Dec 7, 2010

Theatre on Screen


I think it's great news that the Broadway phenom Fela! (which I enjoyed) is getting a London production, and good news that it will be broadcast to American movie theaters as part of NT Live, a successful new program that bowed earlier this year with Helen Mirren in Phedre and has continued apace. But given that Fela! is the first Broadway export to get this kind of platform, and given that the Metropolitan Opera has a similar program, I have to wonder: Why doesn't this happen more often with theater? PBS used to broadcast the occasional Lincoln Center show--I still remember trying to watch the Helen Hunt/Paul Rudd/Nick Hytner Twelfth Night back in the late '90s through a fog of bad-reception TV static--and there was that odd MTV airing of Legally Blonde a few years back. But why haven't the likes of Shakespeare in the Park, Lincoln Center, MTC, or Roundabout--or while we're dreaming, the Guthrie, Oregon Shakes, Stratford Ontario, Berkeley Rep, the Taper--struck a similar deal? I'm sure it's no small undertaking, and I'm sure the National Theatre's state support doesn't hurt. And I have to imagine that it might raise hackles with Actors Equity, and engender the usual fears of jurisdictional conflicts with its sister screen actors' unions.

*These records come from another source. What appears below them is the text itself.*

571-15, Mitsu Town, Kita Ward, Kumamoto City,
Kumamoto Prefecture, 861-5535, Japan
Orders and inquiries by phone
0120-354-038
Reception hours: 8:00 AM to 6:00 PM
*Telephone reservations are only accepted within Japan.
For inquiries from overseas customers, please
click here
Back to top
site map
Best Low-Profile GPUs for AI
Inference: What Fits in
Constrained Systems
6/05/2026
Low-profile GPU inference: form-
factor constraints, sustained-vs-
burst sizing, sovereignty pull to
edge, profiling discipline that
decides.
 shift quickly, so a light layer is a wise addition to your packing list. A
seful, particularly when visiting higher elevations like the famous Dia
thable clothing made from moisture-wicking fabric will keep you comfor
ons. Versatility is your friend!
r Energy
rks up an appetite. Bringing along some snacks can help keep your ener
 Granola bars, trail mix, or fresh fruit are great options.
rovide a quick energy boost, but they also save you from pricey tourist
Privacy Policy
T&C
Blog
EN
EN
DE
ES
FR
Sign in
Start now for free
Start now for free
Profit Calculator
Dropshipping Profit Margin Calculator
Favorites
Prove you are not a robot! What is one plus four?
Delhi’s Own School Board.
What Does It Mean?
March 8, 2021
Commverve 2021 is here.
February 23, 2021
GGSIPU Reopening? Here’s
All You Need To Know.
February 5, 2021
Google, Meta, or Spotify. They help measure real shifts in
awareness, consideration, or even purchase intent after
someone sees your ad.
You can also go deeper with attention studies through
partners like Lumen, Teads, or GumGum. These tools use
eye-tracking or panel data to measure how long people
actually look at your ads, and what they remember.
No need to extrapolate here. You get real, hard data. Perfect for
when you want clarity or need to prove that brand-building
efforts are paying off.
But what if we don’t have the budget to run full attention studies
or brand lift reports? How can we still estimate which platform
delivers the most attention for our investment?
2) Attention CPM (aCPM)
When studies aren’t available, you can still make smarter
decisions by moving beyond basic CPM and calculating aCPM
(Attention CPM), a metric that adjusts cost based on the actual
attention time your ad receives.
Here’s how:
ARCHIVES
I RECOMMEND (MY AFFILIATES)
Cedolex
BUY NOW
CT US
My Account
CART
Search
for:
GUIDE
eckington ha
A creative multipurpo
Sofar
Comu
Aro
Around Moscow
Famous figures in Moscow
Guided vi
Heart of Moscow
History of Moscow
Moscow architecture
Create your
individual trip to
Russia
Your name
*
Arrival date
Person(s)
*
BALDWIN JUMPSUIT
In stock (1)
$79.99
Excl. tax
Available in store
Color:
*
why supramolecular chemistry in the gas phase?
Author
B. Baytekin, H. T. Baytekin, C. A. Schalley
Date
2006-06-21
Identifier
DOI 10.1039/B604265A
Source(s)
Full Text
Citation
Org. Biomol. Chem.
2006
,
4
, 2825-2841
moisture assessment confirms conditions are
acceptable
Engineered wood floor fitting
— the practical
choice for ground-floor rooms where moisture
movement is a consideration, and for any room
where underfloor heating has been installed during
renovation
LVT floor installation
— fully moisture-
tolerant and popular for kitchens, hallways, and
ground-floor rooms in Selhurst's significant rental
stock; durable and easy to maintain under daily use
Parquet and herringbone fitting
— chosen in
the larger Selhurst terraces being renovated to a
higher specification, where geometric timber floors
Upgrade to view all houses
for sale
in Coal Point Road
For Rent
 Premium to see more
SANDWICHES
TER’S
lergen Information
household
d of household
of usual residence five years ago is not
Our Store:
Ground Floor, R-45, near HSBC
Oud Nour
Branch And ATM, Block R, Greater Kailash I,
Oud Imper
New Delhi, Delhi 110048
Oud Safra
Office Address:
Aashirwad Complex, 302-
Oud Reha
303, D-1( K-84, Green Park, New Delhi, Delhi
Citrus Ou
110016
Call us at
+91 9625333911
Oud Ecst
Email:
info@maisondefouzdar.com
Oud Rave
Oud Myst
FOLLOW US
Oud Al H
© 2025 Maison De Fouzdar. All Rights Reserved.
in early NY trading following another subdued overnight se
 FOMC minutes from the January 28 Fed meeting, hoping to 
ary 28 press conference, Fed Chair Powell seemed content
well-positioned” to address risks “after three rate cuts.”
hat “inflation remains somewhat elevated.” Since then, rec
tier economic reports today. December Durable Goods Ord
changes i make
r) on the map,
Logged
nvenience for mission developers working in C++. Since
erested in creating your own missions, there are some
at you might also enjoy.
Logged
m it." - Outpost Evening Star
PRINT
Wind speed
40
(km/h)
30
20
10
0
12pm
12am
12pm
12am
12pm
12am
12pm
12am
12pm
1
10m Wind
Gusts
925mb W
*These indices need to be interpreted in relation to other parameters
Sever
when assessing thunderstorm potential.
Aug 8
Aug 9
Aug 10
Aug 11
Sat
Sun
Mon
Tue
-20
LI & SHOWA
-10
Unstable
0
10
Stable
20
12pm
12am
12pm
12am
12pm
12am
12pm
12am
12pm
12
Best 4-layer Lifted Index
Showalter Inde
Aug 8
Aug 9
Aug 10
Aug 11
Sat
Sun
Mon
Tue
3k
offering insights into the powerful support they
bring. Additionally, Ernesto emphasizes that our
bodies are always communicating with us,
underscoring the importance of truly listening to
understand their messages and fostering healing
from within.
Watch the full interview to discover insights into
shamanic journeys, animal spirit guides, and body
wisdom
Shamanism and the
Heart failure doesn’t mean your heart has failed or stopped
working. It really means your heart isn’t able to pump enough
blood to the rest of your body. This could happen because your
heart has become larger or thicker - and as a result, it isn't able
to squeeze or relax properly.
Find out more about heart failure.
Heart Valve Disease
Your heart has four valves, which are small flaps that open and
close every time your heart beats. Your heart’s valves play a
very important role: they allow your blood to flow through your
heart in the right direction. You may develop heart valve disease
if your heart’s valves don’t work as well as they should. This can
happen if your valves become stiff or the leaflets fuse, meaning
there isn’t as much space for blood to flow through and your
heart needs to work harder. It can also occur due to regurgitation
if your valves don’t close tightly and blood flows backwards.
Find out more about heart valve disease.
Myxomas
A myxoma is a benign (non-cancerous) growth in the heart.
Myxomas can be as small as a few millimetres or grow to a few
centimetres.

It reminded me of this piece in the current American Theatre about Seattle's On the Boards, which delivers plays and dance or performance pieces online on an Amazon rent-or-buy, with good terms for the artists. Their roster so far includes Radiohole's Whatever, Heaven Allows and Young Jean Lee's The Shipment, both apparently considered non-union productions for the purposes of broadcast (I'd imagine they were both produced under Equity's Showcase Code). An Equity rep is quoted in the piece as saying that without an "industry standard compensation" for such filmed ventures, Equity can't get behind them.

The economics would probably have to shift so strongly in favor of broadcast or filmed performances as a supplementary income stream for theaters (and, presumably, Equity members) for Equity to give some ground, but it would nice to think that American producers and unions could get out in front of this. Especially now that the Brits are showing us up.